WHEN Fidel Trujillo was leaving high school, he was a much sought-after commodity. President of his student council, on the basketball and track teams, Trujillo's grades brought many offers from universities eager to enlist a high-scoring young Hispanic man.
Recruiters from West Point came calling, as did major regional colleges such as the University of Nevada and Arizona State. But he opted instead for a college smaller than many city high schools with an uneven academic record and far from wealthy, barely a half-hour drive from his home in the rural Mora Valley.
This year Trujillo was chosen by fellow students to give the commencement speech to his graduating class at New Mexico Highlands University, a slot usually reserved for an out-of-town celebrity. "Here you know you can relate to people, share values and beliefs," he said. "You come and meet new people, but if you ever get hungry for mama's tortillas and beans, it's right down the road."
The normal rules of American life do not apply in Las Vegas, a small and eminently colourful Old West city, not to be confused with the gambling giant of Nevada. Independence day is celebrated with a Catholic mass, followed by caballeros (horsemen) and mariachi bands, and presided over by La Reina de la Fiesta, the local beauty queen.
Highlands exudes the character of a heavily Hispanic community, where families proudly trace their roots to the Spanish settlers of the 17th century. Nearly three-quarters of its students are Hispanic, often from remote rural ranching communities. Local history, language and culture suffuse the curriculum, and "reinforcing cultural identity" is part of the university's mission statement.
Highlands is described as a hotbed of academic politics, full of cultural cross-currents. Staff complain of low pay and an unsympathetic administration, and, in one symptom of their discontent, voted to unionise for the first time this year.

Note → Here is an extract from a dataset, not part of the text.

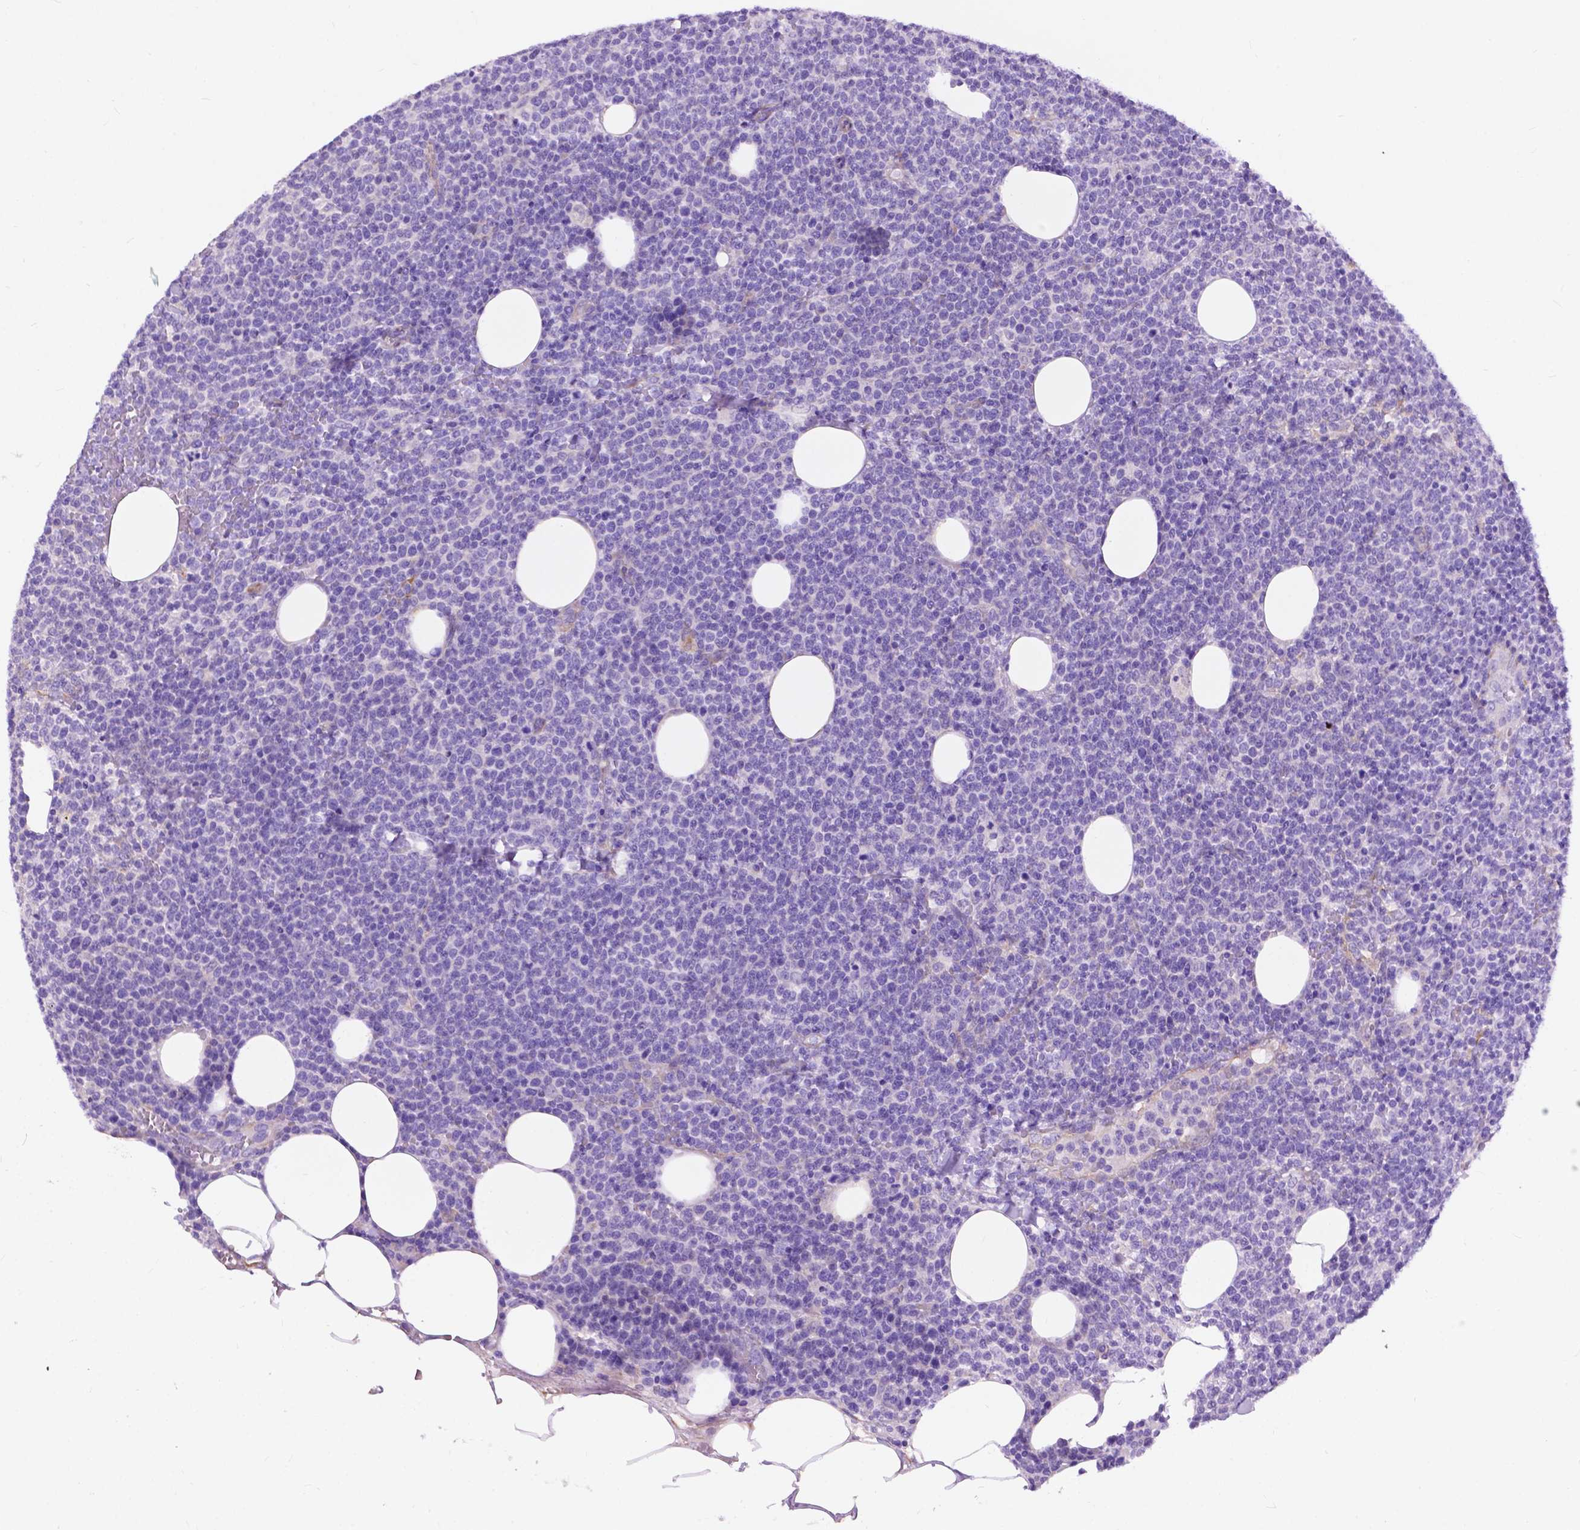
{"staining": {"intensity": "negative", "quantity": "none", "location": "none"}, "tissue": "lymphoma", "cell_type": "Tumor cells", "image_type": "cancer", "snomed": [{"axis": "morphology", "description": "Malignant lymphoma, non-Hodgkin's type, High grade"}, {"axis": "topography", "description": "Lymph node"}], "caption": "Tumor cells show no significant protein positivity in lymphoma.", "gene": "PCDHA12", "patient": {"sex": "male", "age": 61}}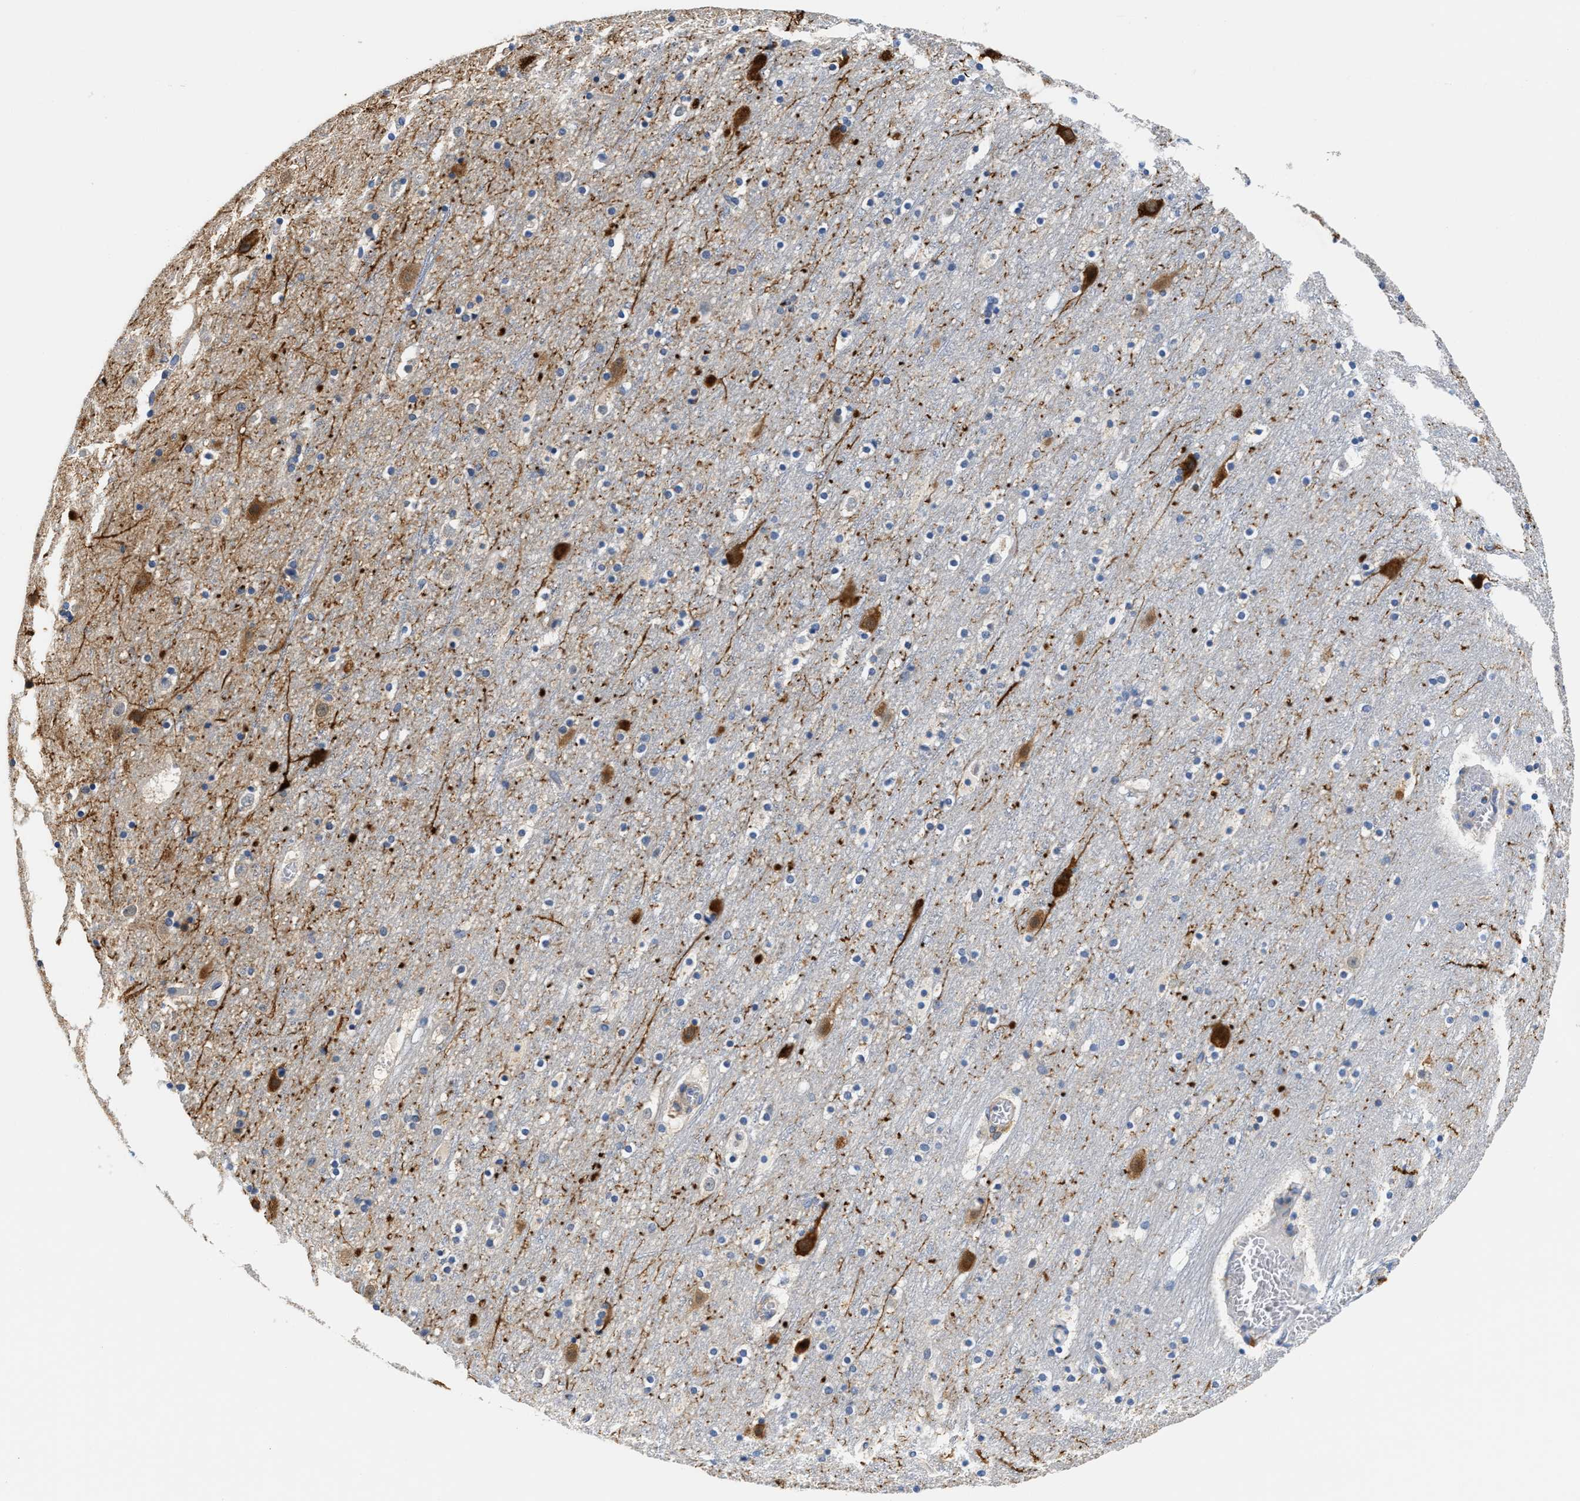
{"staining": {"intensity": "negative", "quantity": "none", "location": "none"}, "tissue": "cerebral cortex", "cell_type": "Endothelial cells", "image_type": "normal", "snomed": [{"axis": "morphology", "description": "Normal tissue, NOS"}, {"axis": "topography", "description": "Cerebral cortex"}], "caption": "Immunohistochemistry micrograph of normal cerebral cortex stained for a protein (brown), which displays no staining in endothelial cells.", "gene": "ACADVL", "patient": {"sex": "male", "age": 45}}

But the main challenge at Highlands is the same as at other Hispanic-serving institutions (HSIs) in the United States: not only getting Hispanic students into college, but keeping them there. Under its open enrolment policy, Highlands accepts almost any student who completes high school, but some 40 per cent drop out in the first year, and the attrition continues all the way to graduation.
Hispanics, in part because of new waves of immigration, are seen as a coming force in US cultural and political life. But high drop-out rates in schools and low completion rates in college have raised fears that they are missing out on the main stepping-stone to the middle class - higher education. The end of affirmative action programmes, in particular, has sharply reduced the numbers entering top law and medical schools in California.
Echoing that concern, Congress this year is expected to vote a small but significant increase in grants to HSIs, defined as colleges where enrolment is 25 per cent Hispanic or more. While the extra money is only measured in the millions, it elevates these colleges, about 200 of them, closer to the status of the historically black universities, which played an early role in developing a black professional class.
Highlands is a state-funded university with about 3,000 students, smaller than many city high schools and a midget alongside the 20,000-strong University of New Mexico, the state's major institution. Sixty-seven per cent of students are Hispanic, an unusually high proportion, with nearly 10 per cent native American, and 6 per cent African-American.
Having started life 100 years ago as a teachers' college, Highlands is woven into the fabric of the local community like few other institutions, in an area with a long history of poverty. From the mother of three working the bar at a local restaurant, to the majority of teachers in the surrounding schools, virtually everyone is or has been a Highlands student, or is related to one.
But in a place where La Fiesta de la Hispanidad is a major event on the student calendar, and the minority is the majority, Highlands is still struggling to keep them in the university system.
Figures published last week in the Daily Optic, Las Vegas's local newspaper, showed that only 5 per cent of entering students earned a degree within four years, the worst track record in the state. After ten years, barely 30 per cent have graduated.
Like other Hispanic-serving institutions, Highlands has a high proportion of students, such as Trujillo, who are among the first generation in their families to go to college. Many are married, and may drop out under pressure to find a job or to care for children or elderly relatives in a Catholic culture that places high value on the extended family. They come from small village schools with few libraries and computers.
President Selino Rael says Highlands labours under an image that because it is known as a Hispanic institution, it is somehow less than first rate. But he and others insist that the university, where classes are cheap and 90 per cent of students qualify for state financial assistance, has a special mission.
While Highlands has to deal with many students woefully unprepared for college life, staff say it offers a chance to those who otherwise would have no chance of getting a degree. "If we are going to prepare our local citizens to participate in the economic future, in social and cultural development, they need education," Mr Rael said.